THE AX by Donald Westlake
I’ve never actually killed anybody before, murdered another person, snuffed out another human being.
In a way, oddly enough, I wish I could talk to my father about this, since he did have the experience, had what we in the corporate world call the background in that area of expertise, he having been an infantryman in the Second World War, having seen “action” in the final march across France into Germany in ’44—’45, having shot and certainly wounded and more than likely killed any number of men in dark gray wool, and having been quite calm about it all in retrospect. How do you know beforehand that you can do it? That’s the question.
Well, of course, I couldn’t ask my father that.
, discuss it with him, Not even if he were still alive, which he isn’t, the cigarettes and the lung cancer having caught up with him in his sixty-third year, putting him down as surely, if not as efficiently, as if he had been a distant enemy in dark gray wool.

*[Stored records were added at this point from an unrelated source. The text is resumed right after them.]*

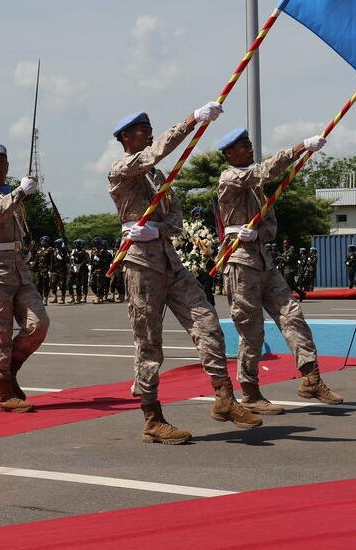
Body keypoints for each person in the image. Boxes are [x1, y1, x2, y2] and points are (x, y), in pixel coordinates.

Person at [109, 107, 260, 444]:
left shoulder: (158, 177)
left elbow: (176, 221)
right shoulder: (122, 170)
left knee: (207, 321)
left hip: (169, 260)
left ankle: (224, 397)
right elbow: (155, 153)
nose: (149, 134)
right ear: (124, 138)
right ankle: (152, 418)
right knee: (149, 344)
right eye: (142, 130)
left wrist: (156, 230)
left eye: (150, 128)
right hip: (141, 266)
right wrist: (192, 120)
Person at [216, 127, 342, 415]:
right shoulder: (230, 177)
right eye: (242, 146)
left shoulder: (259, 192)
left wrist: (258, 235)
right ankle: (249, 392)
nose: (249, 149)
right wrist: (300, 148)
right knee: (251, 331)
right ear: (228, 154)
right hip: (239, 262)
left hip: (262, 260)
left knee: (292, 314)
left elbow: (271, 227)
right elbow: (263, 171)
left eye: (249, 144)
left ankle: (311, 377)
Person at [0, 143, 50, 413]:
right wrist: (19, 192)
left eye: (1, 161)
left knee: (38, 324)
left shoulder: (13, 196)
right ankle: (5, 393)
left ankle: (10, 371)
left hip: (18, 268)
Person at [69, 239, 90, 305]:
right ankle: (72, 297)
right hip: (74, 270)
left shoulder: (84, 252)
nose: (76, 245)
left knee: (83, 283)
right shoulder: (73, 252)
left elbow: (88, 260)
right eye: (75, 244)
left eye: (77, 244)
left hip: (82, 270)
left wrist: (81, 264)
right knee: (70, 283)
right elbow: (71, 260)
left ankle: (81, 297)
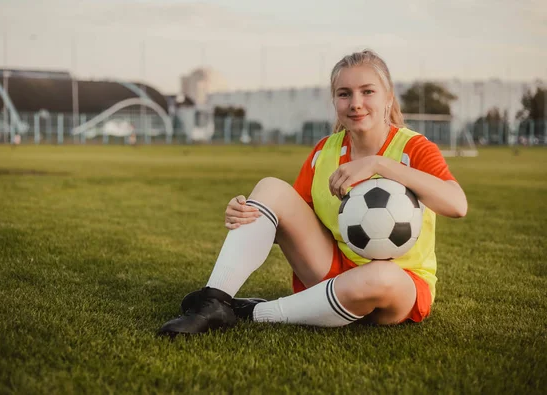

NOTES FROM THE RED PEN OF DOOM
This is an intense thriller, with an everyman anti-hero who responds to getting laid off in an interesting way: taking out a fake job ad, then collecting those resumes and killing off the competition for his specialized trade (managing paper mills, if I remember right). It’s a short, intense, amazing book by a master of his craft.
So, I didn’t get itchy pencil on this page one, though there are some easy edits. The run-on sentences are clearly on purpose, a little conversational tic of the narrator. My personal feeling is they get just a bit annoying early on here. Pretty easy to kill a few words and make it more readable.
What’s truly great is how Westlake strikes at the heart of his anti-hero, and the novel, not just on the first page but in the very first line.
You rarely see that. Not in movies, not in books.
Westlake takes a carpenter’s hammer and smacks you in the nose with this first line and I could not love it more.
The whole novel is like that.
If you’re a fan of BREAKING BAD, this is a similar story with a different ending. It’s not a tragedy, with a hero falling, sinning and dying due to hubris. This is a story of a suburban schlub who suffers, sacrifices and does terrible things to provide for his family…and wins in the end. He gets the job. The house doesn’t go into foreclosure, his family isn’t on the street. He wins, not that Westlake is saying what his character did is right and good.
This is a great first page that doesn’t meander around, and a terrific way to put the reader into the essential question of the story, a neat twist on “What’s worth living for and what’s worth dying for?”